Мальчик – постоянно что-то замышляющий, прислушивающийся, подглядывающий и исчезающий, словно тень, плетущий мелкие интриги, полный горечи и высокомерия, – из лета в лето слонялся по пустынным дорожкам усадьбы. Не имея ни матери, ни брата, ни друга, никого, кроме своей обезьянки.

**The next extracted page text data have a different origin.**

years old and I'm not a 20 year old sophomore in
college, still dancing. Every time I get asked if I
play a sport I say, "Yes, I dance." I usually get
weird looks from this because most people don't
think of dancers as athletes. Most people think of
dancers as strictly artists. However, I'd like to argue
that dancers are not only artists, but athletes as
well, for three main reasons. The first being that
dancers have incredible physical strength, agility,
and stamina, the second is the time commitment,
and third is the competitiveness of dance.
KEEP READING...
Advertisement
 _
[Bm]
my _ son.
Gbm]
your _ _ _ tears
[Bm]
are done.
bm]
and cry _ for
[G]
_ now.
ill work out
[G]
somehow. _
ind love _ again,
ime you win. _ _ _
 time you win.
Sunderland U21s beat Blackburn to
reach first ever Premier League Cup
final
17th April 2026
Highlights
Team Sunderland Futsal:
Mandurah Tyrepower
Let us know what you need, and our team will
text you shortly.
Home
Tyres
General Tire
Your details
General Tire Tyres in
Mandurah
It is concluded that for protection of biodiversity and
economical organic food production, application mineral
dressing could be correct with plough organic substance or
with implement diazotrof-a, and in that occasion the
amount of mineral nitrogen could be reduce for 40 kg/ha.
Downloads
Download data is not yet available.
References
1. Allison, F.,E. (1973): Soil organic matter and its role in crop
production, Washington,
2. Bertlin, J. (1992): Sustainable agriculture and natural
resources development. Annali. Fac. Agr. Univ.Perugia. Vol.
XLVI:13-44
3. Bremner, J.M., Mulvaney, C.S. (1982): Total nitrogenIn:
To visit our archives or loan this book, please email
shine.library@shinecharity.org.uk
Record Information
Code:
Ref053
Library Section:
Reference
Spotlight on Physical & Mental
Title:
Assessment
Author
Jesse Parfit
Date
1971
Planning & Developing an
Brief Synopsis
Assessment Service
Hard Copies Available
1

Его отец эту обезьянку казнил, а мальчик воздвиг на ее могиле какой-то исторический мавзолей, который сегодня превратился в развалины, и в них Ваша дочь растит черепаху. Ту самую черепаху, которую нашел для нее Боаз.
А но ночам – молчание темноты. Которое вовсе не было молчанием.
Дом стоял одиноко. Около трех километров отделяли выходящее на север окно от последнего городского дома. На краю фруктового сада было пять-шесть хижин, которые отец велел построить из жести и цементных блоков для своих рабочих- черкесов – он привозил их из Ливана или Галилеи. Неясные, приглушенные, взвивались в ночи их голоса – они пели песню, в которой было всего лишь две ноты. Во тьме лаяли лисицы. Шакал заходился жалобным воем на расстилавшейся вокруг дома пустоши, усеянной валунами, заросшей колючками, шелестящей мастиковыми деревьями. Однажды в полнолуние у сарая, где хранились инструменты, появилась гиена. Отец выстрелил в нее и убил. Утром труп ее был сожжен на склоне, внизу.